I discovered, growing up in the eighties in New Zealand that beer consumption was largely about deciding which side of the DMZ between DB and Lion you were. Or more often than not, found yourself as a result of location, family heritage or sporting loyalty. The idea of the “flavour” of beer was secondary to the culture of beer. Consuming beer (and often in large quantities) was an automatic response to a social situation.
Despite this, arguments have raged between both sides over many decades on the basis of flavour and this has always confused me because as far as I could tell, it all tasted the same. I found myself often agreeing that there was a difference in order to maintain my acceptance within the peer group of the moment. A bit like agreeing with your university friend that E.E Cummings was awesome, you knew the meaning of existentialism and that Fellini was a genius of Italian Film. It was all bollocks frankly. Even today, people still maintain that there is a difference between the flavour of one mainstream beer and another. Put a blindfold on me and I can’t really tell.
But the brief was to talk about Hallertau’s Maximus Humulus Lupulus India Pale Ale, which is bursting with flavour. Translated, the name means big or maximum hops, or at least I'm guessing it is, on the basis that Humulus Lupulus is latin for hops, and a stab in the dark at the meaning of Maximus (I have seen Gladiator you know).
The name and illustration on the label suggested an aggressive muscle bound hop monster on steroids was trapped in the bottle and waiting to be set free. I was pleasantly surprised that this was not the case.

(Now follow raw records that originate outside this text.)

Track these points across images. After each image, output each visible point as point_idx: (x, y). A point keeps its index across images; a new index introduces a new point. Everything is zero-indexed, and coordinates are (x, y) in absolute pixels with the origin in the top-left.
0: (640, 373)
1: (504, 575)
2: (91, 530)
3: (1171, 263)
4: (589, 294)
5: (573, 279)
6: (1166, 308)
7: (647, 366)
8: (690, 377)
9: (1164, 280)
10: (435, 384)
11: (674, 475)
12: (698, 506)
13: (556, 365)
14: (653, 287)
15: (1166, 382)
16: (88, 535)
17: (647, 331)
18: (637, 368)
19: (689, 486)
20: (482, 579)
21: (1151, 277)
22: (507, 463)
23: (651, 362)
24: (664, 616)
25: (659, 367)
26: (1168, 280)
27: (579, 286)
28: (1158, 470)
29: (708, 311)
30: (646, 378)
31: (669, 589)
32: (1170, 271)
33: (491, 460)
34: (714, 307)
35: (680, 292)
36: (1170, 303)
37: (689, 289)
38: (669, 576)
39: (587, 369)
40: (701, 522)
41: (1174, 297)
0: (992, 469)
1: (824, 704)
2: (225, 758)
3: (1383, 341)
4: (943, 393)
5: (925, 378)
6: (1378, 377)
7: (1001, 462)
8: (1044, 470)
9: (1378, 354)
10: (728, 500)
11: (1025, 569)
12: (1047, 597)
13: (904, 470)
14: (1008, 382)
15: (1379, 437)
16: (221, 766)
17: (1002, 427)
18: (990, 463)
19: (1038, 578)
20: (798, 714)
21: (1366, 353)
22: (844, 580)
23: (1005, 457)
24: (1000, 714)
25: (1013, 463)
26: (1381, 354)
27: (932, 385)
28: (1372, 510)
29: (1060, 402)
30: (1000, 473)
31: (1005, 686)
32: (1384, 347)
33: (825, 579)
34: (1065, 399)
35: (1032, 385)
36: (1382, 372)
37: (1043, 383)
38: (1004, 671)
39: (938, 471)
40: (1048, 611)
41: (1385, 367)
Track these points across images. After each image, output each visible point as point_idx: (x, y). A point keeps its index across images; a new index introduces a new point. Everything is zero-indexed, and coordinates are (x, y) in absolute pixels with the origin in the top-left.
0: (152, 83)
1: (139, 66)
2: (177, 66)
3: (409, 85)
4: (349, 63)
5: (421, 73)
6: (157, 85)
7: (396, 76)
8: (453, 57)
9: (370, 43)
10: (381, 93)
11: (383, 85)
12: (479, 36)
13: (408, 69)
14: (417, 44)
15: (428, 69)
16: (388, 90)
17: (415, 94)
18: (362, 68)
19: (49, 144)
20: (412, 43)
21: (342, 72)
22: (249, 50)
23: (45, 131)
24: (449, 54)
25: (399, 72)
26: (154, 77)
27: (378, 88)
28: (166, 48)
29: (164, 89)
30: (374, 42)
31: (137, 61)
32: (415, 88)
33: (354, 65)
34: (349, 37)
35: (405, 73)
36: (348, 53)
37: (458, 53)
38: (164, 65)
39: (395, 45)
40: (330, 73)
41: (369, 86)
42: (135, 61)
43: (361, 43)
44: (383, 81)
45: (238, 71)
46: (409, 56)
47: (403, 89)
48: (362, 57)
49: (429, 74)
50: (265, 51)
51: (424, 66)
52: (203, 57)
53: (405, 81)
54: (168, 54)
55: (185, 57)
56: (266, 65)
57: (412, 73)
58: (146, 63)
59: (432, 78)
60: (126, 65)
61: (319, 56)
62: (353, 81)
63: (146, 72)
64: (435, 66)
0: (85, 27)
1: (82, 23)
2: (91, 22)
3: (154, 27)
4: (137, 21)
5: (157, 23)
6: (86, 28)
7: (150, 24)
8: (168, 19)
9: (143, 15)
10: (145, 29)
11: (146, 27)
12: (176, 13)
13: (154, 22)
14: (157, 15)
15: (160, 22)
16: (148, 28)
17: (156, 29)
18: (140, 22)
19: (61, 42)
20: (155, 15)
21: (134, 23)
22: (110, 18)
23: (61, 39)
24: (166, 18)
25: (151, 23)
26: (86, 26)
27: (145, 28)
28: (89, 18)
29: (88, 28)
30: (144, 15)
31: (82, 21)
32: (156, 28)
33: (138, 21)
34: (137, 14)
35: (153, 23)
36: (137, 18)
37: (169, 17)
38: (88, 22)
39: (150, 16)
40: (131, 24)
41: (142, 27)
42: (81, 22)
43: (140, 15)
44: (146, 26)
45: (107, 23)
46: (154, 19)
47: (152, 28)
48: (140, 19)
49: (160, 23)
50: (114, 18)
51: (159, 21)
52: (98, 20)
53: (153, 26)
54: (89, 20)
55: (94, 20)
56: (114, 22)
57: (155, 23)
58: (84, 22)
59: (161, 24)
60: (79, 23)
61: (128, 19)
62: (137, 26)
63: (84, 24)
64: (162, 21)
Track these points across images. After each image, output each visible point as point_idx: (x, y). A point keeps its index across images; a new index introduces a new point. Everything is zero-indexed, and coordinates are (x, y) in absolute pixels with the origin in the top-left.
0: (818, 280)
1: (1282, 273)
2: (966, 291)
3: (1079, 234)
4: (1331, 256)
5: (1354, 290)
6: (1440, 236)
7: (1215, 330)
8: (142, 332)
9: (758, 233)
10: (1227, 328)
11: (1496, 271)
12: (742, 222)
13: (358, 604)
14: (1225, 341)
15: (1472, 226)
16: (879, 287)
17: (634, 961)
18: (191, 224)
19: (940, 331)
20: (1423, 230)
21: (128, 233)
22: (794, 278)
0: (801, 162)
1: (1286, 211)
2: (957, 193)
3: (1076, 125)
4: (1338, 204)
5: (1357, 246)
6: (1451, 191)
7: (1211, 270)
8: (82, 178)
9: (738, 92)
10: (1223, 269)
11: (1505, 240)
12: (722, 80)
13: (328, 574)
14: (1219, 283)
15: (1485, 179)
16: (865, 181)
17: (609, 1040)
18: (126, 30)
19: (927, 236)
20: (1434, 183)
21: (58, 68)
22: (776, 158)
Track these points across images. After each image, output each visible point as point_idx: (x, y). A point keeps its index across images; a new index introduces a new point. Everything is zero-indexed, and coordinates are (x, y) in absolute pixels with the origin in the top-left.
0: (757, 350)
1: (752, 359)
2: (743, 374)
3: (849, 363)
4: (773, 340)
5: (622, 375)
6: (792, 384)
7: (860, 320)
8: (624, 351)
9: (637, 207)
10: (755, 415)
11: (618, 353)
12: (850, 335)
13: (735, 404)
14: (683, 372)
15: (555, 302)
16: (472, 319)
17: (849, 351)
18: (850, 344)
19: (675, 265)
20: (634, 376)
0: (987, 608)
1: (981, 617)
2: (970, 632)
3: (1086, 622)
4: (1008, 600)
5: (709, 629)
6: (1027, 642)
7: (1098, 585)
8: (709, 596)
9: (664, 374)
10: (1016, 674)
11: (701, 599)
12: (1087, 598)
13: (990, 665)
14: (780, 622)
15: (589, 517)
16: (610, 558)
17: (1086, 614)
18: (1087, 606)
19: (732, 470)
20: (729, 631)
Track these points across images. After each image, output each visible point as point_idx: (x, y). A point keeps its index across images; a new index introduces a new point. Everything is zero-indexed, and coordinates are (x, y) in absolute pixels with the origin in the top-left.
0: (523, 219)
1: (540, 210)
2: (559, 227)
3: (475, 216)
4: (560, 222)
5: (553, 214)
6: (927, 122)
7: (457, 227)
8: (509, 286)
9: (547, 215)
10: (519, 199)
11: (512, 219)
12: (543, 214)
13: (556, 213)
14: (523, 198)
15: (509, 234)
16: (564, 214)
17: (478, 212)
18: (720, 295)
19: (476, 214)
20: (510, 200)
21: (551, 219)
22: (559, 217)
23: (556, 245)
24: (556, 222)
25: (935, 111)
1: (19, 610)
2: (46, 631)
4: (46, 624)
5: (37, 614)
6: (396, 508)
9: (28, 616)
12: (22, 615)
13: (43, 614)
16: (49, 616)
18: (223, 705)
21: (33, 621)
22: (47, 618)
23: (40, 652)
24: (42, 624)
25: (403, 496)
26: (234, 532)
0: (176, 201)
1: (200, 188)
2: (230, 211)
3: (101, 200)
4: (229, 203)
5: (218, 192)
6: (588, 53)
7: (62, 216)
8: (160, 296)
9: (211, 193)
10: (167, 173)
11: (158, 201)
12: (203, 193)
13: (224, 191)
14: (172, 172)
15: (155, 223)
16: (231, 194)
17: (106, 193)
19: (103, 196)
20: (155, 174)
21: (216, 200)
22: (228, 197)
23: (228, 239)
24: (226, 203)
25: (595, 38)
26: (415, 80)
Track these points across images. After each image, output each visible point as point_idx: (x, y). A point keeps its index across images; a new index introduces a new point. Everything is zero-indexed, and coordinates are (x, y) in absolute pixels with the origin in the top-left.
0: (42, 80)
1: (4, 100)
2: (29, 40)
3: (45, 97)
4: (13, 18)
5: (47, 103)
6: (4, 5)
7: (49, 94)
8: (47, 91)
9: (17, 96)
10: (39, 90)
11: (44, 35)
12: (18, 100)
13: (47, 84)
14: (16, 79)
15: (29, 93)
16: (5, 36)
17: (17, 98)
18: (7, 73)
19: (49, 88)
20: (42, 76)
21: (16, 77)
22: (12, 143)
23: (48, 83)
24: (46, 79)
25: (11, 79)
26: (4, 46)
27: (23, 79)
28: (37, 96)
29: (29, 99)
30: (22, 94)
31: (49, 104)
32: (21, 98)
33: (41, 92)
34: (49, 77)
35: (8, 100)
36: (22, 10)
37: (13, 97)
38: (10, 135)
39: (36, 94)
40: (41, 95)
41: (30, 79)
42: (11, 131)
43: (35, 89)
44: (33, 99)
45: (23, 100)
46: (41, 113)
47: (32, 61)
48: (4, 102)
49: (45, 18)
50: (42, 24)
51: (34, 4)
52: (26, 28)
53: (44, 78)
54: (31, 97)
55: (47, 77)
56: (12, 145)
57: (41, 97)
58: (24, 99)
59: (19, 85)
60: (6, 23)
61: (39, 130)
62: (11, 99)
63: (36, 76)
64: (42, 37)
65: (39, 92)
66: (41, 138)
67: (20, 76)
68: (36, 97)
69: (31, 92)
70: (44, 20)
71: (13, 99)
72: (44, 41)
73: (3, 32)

Those massive hoppy beers remind me of the big buttery malolactic fermented chardonnays of the nineties, I miss them terribly. But this is no brutal warrior of a beer, it’s more a smiling assassin. The beer has herbaceous stealth and complexity, with a fragrant bitterness reminiscent of citrus, a characteristic I mostly associate with the beers from Hallertau's pals at Liberty Brewing. So while the description might be in breach of the fair trading act, don’t let that stop you buying it, it’s well worth it, just expect a dagger in place of a hammer.